Answer:
Part 4) [tex]r=84\ units[/tex]
Part 9) [tex]sin(\theta)=-\frac{\sqrt{5}}{3}[/tex]
Part 10) [tex]sin(\theta)=-\frac{9\sqrt{202}}{202}[/tex]
Step-by-step explanation:
Part 4) A circle has an arc of length 56pi that is intercepted by a central angle of 120 degrees. What is the radius of the circle?
we know that
The circumference of a circle subtends a central angle of 360 degrees
The circumference is equal to
[tex]C=2\pi r[/tex]
using proportion
[tex]\frac{2\pi r}{360^o}=\frac{56\pi}{120^o}[/tex]
simplify
[tex]\frac{r}{180^o}=\frac{56}{120^o}[/tex]
solve for r
[tex]r=\frac{56}{120^o}(180^o)[/tex]
[tex]r=84\ units[/tex]
Part 9) Given cos(∅)=-2/3 and ∅ lies in Quadrant III. Find the exact value of sin(∅) in simplified form
Remember the trigonometric identity
[tex]cos^2(\theta)+sin^2(\theta)=1[/tex]
we have
[tex]cos(\theta)=-\frac{2}{3}[/tex]
substitute the given value
[tex](-\frac{2}{3})^2+sin^2(\theta)=1[/tex]
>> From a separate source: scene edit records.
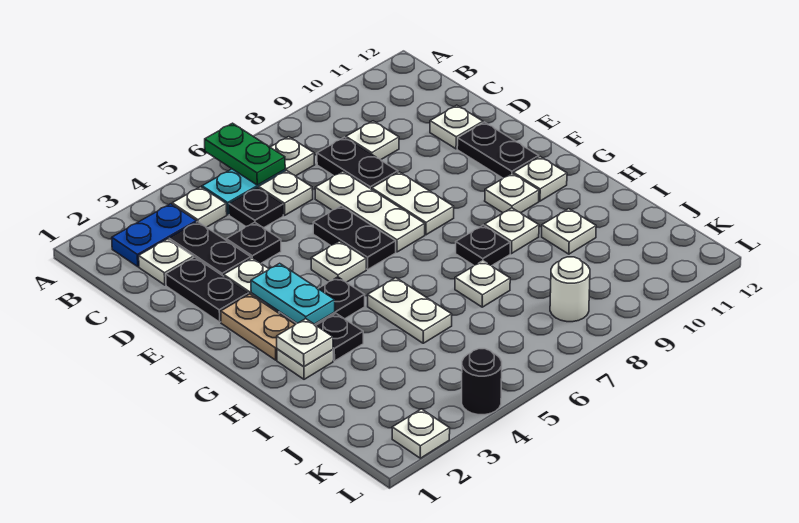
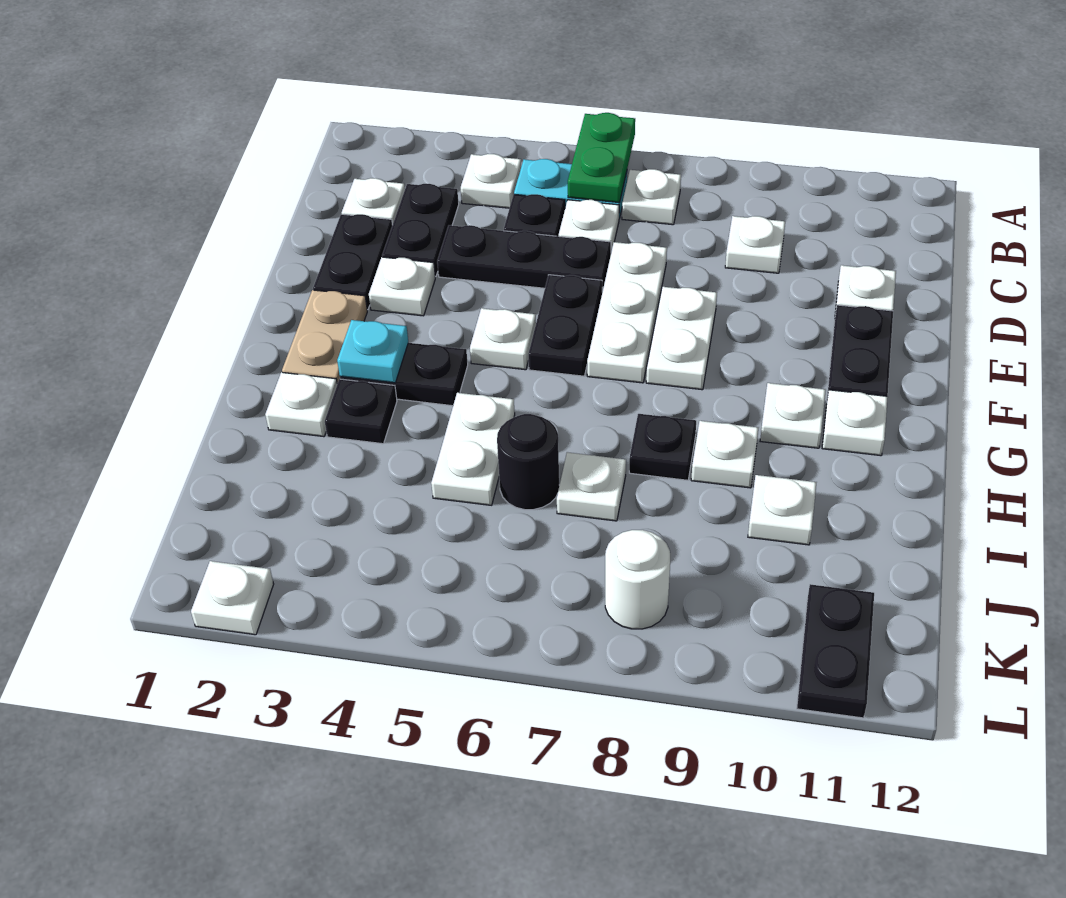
blue 1x2 plate [112,204,196,267] -> none
black 1x2 plate [317,137,398,189] -> black 1x2 plate moved to [797,584,874,718]
black 1x1 plate [226,222,281,263] -> black 1x3 plate [437,225,611,292]
cyan 1x2 plate [251,263,335,324] -> cyan 1x1 plate [337,320,408,383]
white 1x1 plate [277,319,333,367] -> none
black 1x1 round brick [462,349,502,415] -> black 1x1 round brick moved to [497,414,559,510]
[tex]\frac{4}{9}+sin^2(\theta)=1[/tex]
[tex]sin^2(\theta)=1-\frac{4}{9}[/tex]
[tex]sin^2(\theta)=\frac{5}{9}[/tex]
square root both sides
[tex]sin(\theta)=\pm\frac{\sqrt{5}}{3}[/tex]
we know that
If ∅ lies in Quadrant III
then
The value of sin(∅) is negative
[tex]sin(\theta)=-\frac{\sqrt{5}}{3}[/tex]
Part 10) The terminal side of ∅ passes through the point (11,-9). What is the exact value of sin(∅) in simplified form?
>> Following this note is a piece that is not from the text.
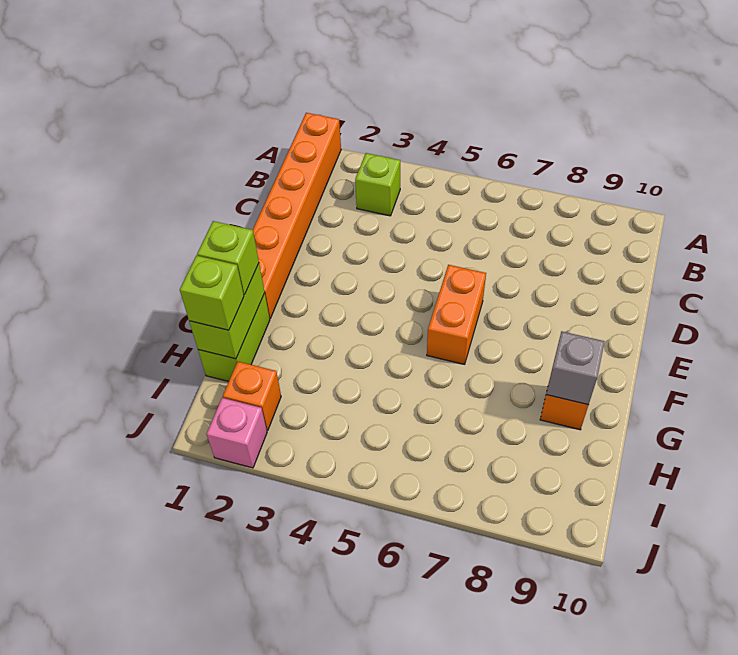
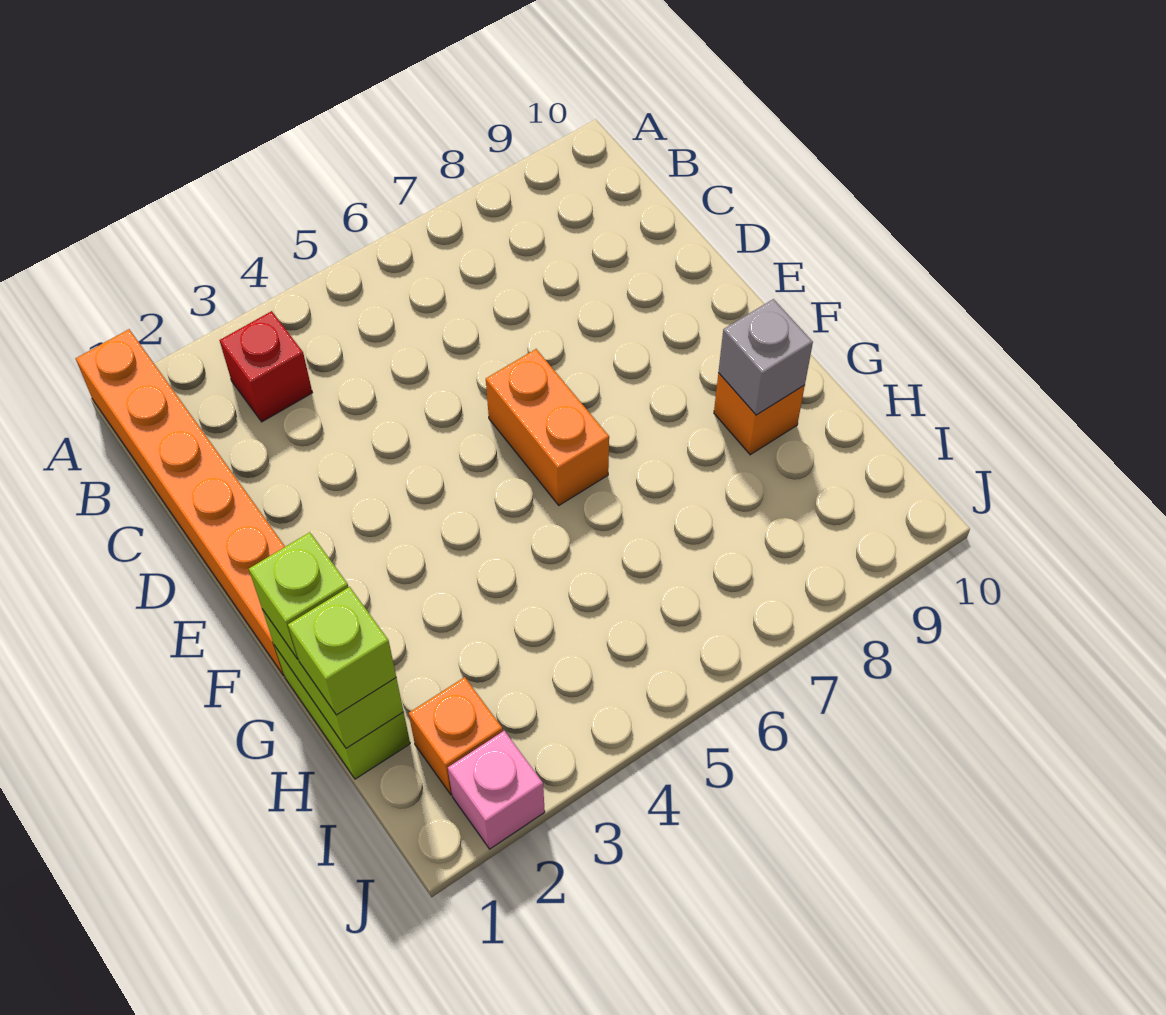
lime 1x1 brick [355,153,400,216] -> red 1x1 brick [220,311,312,422]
see the attached figure to better understand the problem
In the right triangle ABC of the figure
[tex]sin(\theta)=\frac{BC}{AC}[/tex]
Find the length side AC applying the Pythagorean Theorem
[tex]AC^2=AB^2+BC^2[/tex]
substitute the given values
[tex]AC^2=11^2+9^2[/tex]
[tex]AC^2=202[/tex]
[tex]AC=\sqrt{202}\ units[/tex]
so
[tex]sin(\theta)=\frac{9}{\sqrt{202}}[/tex]
simplify
[tex]sin(\theta)=\frac{9\sqrt{202}}{202}[/tex]
Remember that
The point (11,-9) lies in Quadrant IV
then
The value of sin(∅) is negative
therefore
[tex]sin(\theta)=-\frac{9\sqrt{202}}{202}[/tex]